À l’aube, quand le fleuve semble encore endormi, un homme a croisé la part la plus brutale de la nature. Au lac Zilé, à quelques encablures de Lambaréné, un pêcheur sexagénaire a survécu à l’attaque fulgurante d’un hippopotame. Un combat inégal, une lutte pour la vie, qui ravive la peur et interroge la cohabitation fragile entre l’homme et la faune sauvage.

Le fleuve était calme. Trop calme peut-être.
Il est environ cinq heures du matin, ce samedi 31 janvier 2026, lorsque Rodrigue Nseme fend les eaux du lac Zilé à bord de sa pirogue. Comme chaque jour depuis plus de quinze ans, ce pêcheur chevronné emprunte un couloir qu’il connaît par cœur. Le geste est sûr, l’habitude rassurante.
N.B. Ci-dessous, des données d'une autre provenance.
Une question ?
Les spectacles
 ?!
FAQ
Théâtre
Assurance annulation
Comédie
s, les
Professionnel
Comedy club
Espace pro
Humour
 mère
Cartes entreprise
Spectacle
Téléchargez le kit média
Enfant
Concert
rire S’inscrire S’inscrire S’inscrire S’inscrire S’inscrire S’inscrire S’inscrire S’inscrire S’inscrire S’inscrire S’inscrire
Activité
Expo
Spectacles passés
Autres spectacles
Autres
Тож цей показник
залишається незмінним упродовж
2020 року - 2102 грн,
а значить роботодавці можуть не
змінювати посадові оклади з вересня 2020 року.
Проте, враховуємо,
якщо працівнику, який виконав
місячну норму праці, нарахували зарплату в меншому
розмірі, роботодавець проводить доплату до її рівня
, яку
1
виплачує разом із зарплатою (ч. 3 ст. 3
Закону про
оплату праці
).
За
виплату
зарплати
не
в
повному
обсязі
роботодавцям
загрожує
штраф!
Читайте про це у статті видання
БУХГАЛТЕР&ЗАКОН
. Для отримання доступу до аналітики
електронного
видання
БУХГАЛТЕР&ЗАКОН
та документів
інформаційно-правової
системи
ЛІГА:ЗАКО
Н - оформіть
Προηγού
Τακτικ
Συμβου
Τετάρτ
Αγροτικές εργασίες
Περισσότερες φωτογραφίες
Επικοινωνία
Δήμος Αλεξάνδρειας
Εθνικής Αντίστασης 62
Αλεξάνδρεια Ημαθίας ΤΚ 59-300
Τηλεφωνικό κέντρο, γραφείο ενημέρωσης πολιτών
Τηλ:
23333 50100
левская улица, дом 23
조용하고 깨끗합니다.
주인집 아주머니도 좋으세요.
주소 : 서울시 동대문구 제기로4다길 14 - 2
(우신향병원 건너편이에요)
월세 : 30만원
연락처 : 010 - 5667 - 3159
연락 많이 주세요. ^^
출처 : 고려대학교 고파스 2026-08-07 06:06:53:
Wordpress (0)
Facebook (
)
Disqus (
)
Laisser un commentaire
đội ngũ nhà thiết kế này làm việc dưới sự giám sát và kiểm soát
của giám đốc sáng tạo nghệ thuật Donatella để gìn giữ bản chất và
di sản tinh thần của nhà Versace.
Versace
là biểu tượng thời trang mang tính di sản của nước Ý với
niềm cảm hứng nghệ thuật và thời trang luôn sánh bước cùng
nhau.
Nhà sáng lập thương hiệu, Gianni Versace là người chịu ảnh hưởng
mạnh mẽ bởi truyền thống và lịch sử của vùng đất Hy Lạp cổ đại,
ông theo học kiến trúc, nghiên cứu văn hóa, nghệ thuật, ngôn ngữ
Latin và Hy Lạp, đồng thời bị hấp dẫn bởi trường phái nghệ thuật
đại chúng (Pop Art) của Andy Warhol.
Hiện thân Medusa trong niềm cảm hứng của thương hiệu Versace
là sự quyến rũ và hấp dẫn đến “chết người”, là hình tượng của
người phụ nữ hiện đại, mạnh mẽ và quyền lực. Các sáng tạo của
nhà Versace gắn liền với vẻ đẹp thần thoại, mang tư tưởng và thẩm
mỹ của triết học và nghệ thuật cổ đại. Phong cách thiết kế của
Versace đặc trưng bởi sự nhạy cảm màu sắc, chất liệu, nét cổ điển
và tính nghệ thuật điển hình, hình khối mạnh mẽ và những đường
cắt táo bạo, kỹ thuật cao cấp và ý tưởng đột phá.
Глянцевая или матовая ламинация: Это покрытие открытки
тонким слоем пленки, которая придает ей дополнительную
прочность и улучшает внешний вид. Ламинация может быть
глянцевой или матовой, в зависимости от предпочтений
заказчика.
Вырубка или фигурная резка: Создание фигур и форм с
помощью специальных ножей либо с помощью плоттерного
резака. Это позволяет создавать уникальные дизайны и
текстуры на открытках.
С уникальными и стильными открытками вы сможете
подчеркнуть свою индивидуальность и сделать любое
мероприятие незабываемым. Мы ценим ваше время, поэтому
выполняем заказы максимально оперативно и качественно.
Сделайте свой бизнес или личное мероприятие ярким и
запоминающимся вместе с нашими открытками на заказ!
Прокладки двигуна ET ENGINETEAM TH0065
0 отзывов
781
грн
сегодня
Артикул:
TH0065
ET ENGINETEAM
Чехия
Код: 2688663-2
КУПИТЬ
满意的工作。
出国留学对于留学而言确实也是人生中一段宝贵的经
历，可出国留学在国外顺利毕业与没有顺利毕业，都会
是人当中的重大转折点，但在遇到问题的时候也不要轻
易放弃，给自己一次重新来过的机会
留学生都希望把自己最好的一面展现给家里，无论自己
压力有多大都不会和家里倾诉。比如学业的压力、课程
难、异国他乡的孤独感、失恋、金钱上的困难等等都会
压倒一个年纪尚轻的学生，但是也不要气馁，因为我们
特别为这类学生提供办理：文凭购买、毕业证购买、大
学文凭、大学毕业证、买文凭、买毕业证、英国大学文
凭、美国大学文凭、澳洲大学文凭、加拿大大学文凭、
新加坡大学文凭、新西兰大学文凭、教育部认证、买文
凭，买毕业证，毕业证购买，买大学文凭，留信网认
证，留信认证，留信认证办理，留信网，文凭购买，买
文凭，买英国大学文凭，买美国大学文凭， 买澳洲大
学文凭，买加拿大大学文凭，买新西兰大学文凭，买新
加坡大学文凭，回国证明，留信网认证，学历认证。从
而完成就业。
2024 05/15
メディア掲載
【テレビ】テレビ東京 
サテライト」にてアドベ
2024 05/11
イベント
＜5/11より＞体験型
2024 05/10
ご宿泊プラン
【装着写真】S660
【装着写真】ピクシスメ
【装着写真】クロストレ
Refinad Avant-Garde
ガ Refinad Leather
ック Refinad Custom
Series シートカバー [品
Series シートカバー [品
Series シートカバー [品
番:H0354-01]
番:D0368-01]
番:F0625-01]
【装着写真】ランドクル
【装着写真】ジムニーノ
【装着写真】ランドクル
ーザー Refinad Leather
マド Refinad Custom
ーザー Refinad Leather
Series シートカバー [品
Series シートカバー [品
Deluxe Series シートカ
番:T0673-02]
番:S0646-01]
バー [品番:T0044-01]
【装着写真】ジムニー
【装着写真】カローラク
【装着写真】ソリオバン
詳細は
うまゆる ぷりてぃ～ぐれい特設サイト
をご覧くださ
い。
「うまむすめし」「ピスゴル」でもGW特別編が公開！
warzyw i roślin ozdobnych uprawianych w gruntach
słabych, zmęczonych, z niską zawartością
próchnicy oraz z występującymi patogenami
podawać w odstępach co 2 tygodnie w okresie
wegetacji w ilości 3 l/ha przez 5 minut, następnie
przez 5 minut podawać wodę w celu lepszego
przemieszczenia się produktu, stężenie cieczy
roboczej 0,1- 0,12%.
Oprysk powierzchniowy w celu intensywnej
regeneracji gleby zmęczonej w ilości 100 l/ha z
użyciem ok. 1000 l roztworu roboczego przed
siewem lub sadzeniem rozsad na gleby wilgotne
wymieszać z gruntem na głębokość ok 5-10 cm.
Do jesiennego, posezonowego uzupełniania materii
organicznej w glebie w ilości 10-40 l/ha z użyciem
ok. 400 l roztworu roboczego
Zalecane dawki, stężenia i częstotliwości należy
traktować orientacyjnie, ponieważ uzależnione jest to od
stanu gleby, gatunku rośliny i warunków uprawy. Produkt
Rien ne laisse présager le drame.

Puis tout bascule, un choc d’une violence inouïe secoue l’embarcation. La pirogue se retourne. En une fraction de seconde, Rodrigue Nseme se retrouve projeté à l’eau, face à l’impensable : un hippopotame, accompagné de son petit. Dans ces eaux troubles, l’animal ne fuit pas. Il défend son territoire.

L’homme tente de gagner les roseaux, ultime refuge. En vain. L’hippopotame charge. Les coups sont précis, terrifiants. Les pieds sont happés, les vêtements arrachés. Chaque seconde devient une lutte acharnée contre la mort.

Mais Rodrigue Nseme refuse de céder. Agrippé à un arbre, blessé, épuisé, il conserve une lucidité salvatrice. Il crie, Il appelle, Il résiste. Ses appels finissent par percer le silence du fleuve. Des riverains accourent, alertés par les cris et L’animal s’éloigne. Le pêcheur est extrait de l’eau, grièvement blessé mais vivant. Un miracle, disent certains. Un instinct de survie, diront d’autres.

Pris en charge dans une structure sanitaire locale, Rodrigue Nseme reçoit les premiers soins avant de regagner son domicile, où il poursuit son traitement. Les blessures sont visibles. Le traumatisme, lui, est plus profond.

Dans les villages riverains du lac Zilé, la peur grandit. Selon plusieurs témoignages concordants, l’hippopotame et son petit s’aventurent régulièrement hors de l’eau, ravageant les plantations et accentuant l’angoisse des populations.

Cet épisode brutal rappelle une réalité souvent ignorée : au cœur du Gabon, la frontière entre l’homme et la nature reste mouvante, fragile, parfois mortelle. Et au lever du jour, le fleuve, lui, n’oublie jamais qu’il est chez lui.